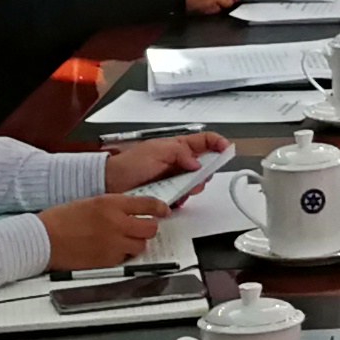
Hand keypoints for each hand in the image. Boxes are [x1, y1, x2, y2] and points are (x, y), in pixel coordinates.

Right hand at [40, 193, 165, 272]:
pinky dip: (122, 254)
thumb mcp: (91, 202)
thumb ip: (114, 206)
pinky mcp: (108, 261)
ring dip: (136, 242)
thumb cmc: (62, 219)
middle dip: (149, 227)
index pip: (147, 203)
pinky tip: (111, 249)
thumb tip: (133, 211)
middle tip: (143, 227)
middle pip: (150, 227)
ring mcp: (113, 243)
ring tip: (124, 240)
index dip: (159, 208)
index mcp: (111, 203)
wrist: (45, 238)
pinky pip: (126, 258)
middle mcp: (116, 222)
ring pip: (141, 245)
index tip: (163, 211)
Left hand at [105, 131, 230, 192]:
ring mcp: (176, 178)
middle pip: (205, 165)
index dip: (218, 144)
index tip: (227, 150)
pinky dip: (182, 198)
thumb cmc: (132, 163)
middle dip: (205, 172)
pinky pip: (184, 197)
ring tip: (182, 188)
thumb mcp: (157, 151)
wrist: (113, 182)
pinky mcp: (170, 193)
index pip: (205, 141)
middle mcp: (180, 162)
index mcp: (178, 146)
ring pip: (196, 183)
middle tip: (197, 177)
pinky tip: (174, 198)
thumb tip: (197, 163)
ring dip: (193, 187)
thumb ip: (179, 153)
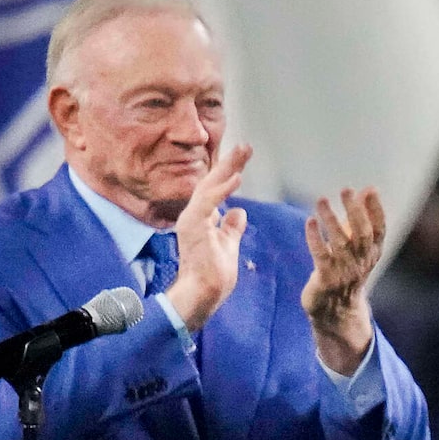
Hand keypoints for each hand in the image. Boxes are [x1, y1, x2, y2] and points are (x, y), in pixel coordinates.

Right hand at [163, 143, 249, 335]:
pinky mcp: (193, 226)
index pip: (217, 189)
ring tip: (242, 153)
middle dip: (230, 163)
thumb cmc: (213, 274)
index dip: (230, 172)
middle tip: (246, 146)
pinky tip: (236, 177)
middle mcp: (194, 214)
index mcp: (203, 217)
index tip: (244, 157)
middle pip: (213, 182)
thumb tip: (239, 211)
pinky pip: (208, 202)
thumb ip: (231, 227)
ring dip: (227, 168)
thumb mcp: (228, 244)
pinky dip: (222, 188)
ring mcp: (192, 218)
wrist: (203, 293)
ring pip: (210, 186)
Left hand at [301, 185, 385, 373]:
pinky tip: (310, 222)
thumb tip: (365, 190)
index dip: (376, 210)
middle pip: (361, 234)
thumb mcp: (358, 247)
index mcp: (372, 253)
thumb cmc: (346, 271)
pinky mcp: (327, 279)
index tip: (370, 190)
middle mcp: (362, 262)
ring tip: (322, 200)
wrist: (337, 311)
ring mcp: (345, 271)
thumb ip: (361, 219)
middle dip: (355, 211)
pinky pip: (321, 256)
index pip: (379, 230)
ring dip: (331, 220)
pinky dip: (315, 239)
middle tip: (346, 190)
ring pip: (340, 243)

────────

▶ _TASK DETAILS_
The entries above need an exact copy without their pictures.

▶ _YOUR SOLUTION_
Hand keypoints for each hand in the image. Boxes are [x1, y1, x2, y2] and points are (x, y), in pixel coordinates.

Right hand at [40, 193, 165, 272]:
pinky dip: (122, 254)
thumb mcp: (91, 202)
thumb ip: (114, 206)
pinky mcp: (108, 261)
ring dip: (136, 242)
thumb cmc: (62, 219)
middle dip: (149, 227)
index pip: (147, 203)
pinky tip: (111, 249)
thumb tip: (133, 211)
middle tip: (143, 227)
middle pip: (150, 227)
ring mcp: (113, 243)
ring tip: (124, 240)
index dip: (159, 208)
index mcp: (111, 203)
wrist: (45, 238)
pinky pip: (126, 258)
middle mcp: (116, 222)
ring pip: (141, 245)
index tip: (163, 211)
Left hand at [105, 131, 230, 192]:
ring mcp: (176, 178)
middle pip: (205, 165)
index dip: (218, 144)
index tip: (227, 150)
pinky dip: (182, 198)
thumb cmc: (132, 163)
middle dip: (205, 172)
pinky pip: (184, 197)
ring tip: (182, 188)
thumb mcp: (157, 151)
wrist: (113, 182)
pinky mcp: (170, 193)
index pip: (205, 141)
middle mcp: (180, 162)
index mcp: (178, 146)
ring pip: (196, 183)
middle tip: (197, 177)
pinky tip: (174, 198)
thumb tip: (197, 163)
ring dip: (193, 187)
thumb ip: (179, 153)
Hand keypoints for each hand in the image. Boxes are [x1, y1, x2, y2] and points are (x, y), in pixel coordinates.

Right hand at [163, 143, 249, 335]:
pinky mcp: (193, 226)
index pip: (217, 189)
ring tip: (242, 153)
middle dip: (230, 163)
thumb cmc: (213, 274)
index dip: (230, 172)
middle tip: (246, 146)
pinky tip: (236, 177)
middle mcp: (194, 214)
index mcp: (203, 217)
index tip: (244, 157)
middle pip: (213, 182)
thumb tip: (239, 211)
pinky pip: (208, 202)
thumb ip: (231, 227)
ring dip: (227, 168)
thumb mcp: (228, 244)
pinky dip: (222, 188)
ring mcp: (192, 218)
wrist: (203, 293)
ring pip: (210, 186)
Left hand at [301, 185, 385, 373]:
pinky tip: (310, 222)
thumb tip: (365, 190)
index dip: (376, 210)
middle pip: (361, 234)
thumb mcp: (358, 247)
index mcp: (372, 253)
thumb cmc: (346, 271)
pinky mcp: (327, 279)
index tip: (370, 190)
middle mcp: (362, 262)
ring tip: (322, 200)
wrist: (337, 311)
ring mcp: (345, 271)
thumb ip: (361, 219)
middle dip: (355, 211)
pinky pip: (321, 256)
index pip: (379, 230)
ring dip: (331, 220)
pinky dip: (315, 239)
middle tip: (346, 190)
ring pip: (340, 243)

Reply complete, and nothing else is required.